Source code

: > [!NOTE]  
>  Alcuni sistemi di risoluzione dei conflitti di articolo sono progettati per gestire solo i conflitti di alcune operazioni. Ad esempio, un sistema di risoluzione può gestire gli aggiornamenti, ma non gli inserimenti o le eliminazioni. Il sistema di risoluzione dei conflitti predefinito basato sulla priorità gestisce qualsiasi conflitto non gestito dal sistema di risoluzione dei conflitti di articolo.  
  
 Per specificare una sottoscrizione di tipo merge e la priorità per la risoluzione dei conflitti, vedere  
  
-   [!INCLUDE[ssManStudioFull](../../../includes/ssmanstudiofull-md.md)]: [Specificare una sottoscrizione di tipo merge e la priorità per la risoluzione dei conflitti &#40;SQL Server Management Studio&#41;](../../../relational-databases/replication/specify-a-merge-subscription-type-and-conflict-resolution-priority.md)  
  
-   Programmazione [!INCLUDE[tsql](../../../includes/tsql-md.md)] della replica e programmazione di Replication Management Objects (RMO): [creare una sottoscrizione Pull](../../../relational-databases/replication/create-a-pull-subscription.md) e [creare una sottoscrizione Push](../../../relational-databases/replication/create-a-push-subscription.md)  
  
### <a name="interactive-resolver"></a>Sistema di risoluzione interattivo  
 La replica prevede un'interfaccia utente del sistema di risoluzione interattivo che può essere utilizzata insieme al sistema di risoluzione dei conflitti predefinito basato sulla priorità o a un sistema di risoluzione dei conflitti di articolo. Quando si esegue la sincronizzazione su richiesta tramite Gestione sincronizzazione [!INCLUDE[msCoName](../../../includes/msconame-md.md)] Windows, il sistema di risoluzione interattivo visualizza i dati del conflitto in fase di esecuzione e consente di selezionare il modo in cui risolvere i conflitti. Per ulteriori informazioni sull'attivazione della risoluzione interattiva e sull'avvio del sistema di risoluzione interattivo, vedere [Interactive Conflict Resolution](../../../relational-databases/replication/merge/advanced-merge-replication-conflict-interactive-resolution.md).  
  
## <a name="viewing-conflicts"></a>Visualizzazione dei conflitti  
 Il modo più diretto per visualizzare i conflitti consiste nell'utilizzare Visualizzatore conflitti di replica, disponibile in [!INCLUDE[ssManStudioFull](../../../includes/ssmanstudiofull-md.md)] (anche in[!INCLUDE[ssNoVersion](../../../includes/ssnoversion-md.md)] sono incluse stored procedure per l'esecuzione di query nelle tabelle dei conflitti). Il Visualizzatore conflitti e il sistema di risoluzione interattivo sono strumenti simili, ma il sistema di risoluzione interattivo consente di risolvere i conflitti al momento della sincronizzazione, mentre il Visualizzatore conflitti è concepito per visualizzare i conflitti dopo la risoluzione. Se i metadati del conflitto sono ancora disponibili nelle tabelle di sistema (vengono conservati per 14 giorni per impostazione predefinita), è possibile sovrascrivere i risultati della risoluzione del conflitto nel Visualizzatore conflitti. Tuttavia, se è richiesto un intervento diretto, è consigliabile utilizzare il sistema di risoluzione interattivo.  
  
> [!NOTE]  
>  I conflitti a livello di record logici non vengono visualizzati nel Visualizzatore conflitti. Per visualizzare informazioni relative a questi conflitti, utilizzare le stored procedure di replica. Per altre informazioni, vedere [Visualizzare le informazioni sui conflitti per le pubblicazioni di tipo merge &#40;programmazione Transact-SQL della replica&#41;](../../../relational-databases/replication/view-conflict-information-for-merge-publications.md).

-----

Instruction
Every line of the listing should be given again exactly.

Task answer
Source code

: > [!NOTE]  
>  Alcuni sistemi di risoluzione dei conflitti di articolo sono progettati per gestire solo i conflitti di alcune operazioni. Ad esempio, un sistema di risoluzione può gestire gli aggiornamenti, ma non gli inserimenti o le eliminazioni. Il sistema di risoluzione dei conflitti predefinito basato sulla priorità gestisce qualsiasi conflitto non gestito dal sistema di risoluzione dei conflitti di articolo.  
  
 Per specificare una sottoscrizione di tipo merge e la priorità per la risoluzione dei conflitti, vedere  
  
-   [!INCLUDE[ssManStudioFull](../../../includes/ssmanstudiofull-md.md)]: [Specificare una sottoscrizione di tipo merge e la priorità per la risoluzione dei conflitti &#40;SQL Server Management Studio&#41;](../../../relational-databases/replication/specify-a-merge-subscription-type-and-conflict-resolution-priority.md)  
  
-   Programmazione [!INCLUDE[tsql](../../../includes/tsql-md.md)] della replica e programmazione di Replication Management Objects (RMO): [creare una sottoscrizione Pull](../../../relational-databases/replication/create-a-pull-subscription.md) e [creare una sottoscrizione Push](../../../relational-databases/replication/create-a-push-subscription.md)  
  
### <a name="interactive-resolver"></a>Sistema di risoluzione interattivo  
 La replica prevede un'interfaccia utente del sistema di risoluzione interattivo che può essere utilizzata insieme al sistema di risoluzione dei conflitti predefinito basato sulla priorità o a un sistema di risoluzione dei conflitti di articolo. Quando si esegue la sincronizzazione su richiesta tramite Gestione sincronizzazione [!INCLUDE[msCoName](../../../includes/msconame-md.md)] Windows, il sistema di risoluzione interattivo visualizza i dati del conflitto in fase di esecuzione e consente di selezionare il modo in cui risolvere i conflitti. Per ulteriori informazioni sull'attivazione della risoluzione interattiva e sull'avvio del sistema di risoluzione interattivo, vedere [Interactive Conflict Resolution](../../../relational-databases/replication/merge/advanced-merge-replication-conflict-interactive-resolution.md).  
  
## <a name="viewing-conflicts"></a>Visualizzazione dei conflitti  
 Il modo più diretto per visualizzare i conflitti consiste nell'utilizzare Visualizzatore conflitti di replica, disponibile in [!INCLUDE[ssManStudioFull](../../../includes/ssmanstudiofull-md.md)] (anche in[!INCLUDE[ssNoVersion](../../../includes/ssnoversion-md.md)] sono incluse stored procedure per l'esecuzione di query nelle tabelle dei conflitti). Il Visualizzatore conflitti e il sistema di risoluzione interattivo sono strumenti simili, ma il sistema di risoluzione interattivo consente di risolvere i conflitti al momento della sincronizzazione, mentre il Visualizzatore conflitti è concepito per visualizzare i conflitti dopo la risoluzione. Se i metadati del conflitto sono ancora disponibili nelle tabelle di sistema (vengono conservati per 14 giorni per impostazione predefinita), è possibile sovrascrivere i risultati della risoluzione del conflitto nel Visualizzatore conflitti. Tuttavia, se è richiesto un intervento diretto, è consigliabile utilizzare il sistema di risoluzione interattivo.  
  
> [!NOTE]  
>  I conflitti a livello di record logici non vengono visualizzati nel Visualizzatore conflitti. Per visualizzare informazioni relative a questi conflitti, utilizzare le stored procedure di replica. Per altre informazioni, vedere [Visualizzare le informazioni sui conflitti per le pubblicazioni di tipo merge &#40;programmazione Transact-SQL della replica&#41;](../../../relational-databases/replication/view-conflict-information-for-merge-publications.md).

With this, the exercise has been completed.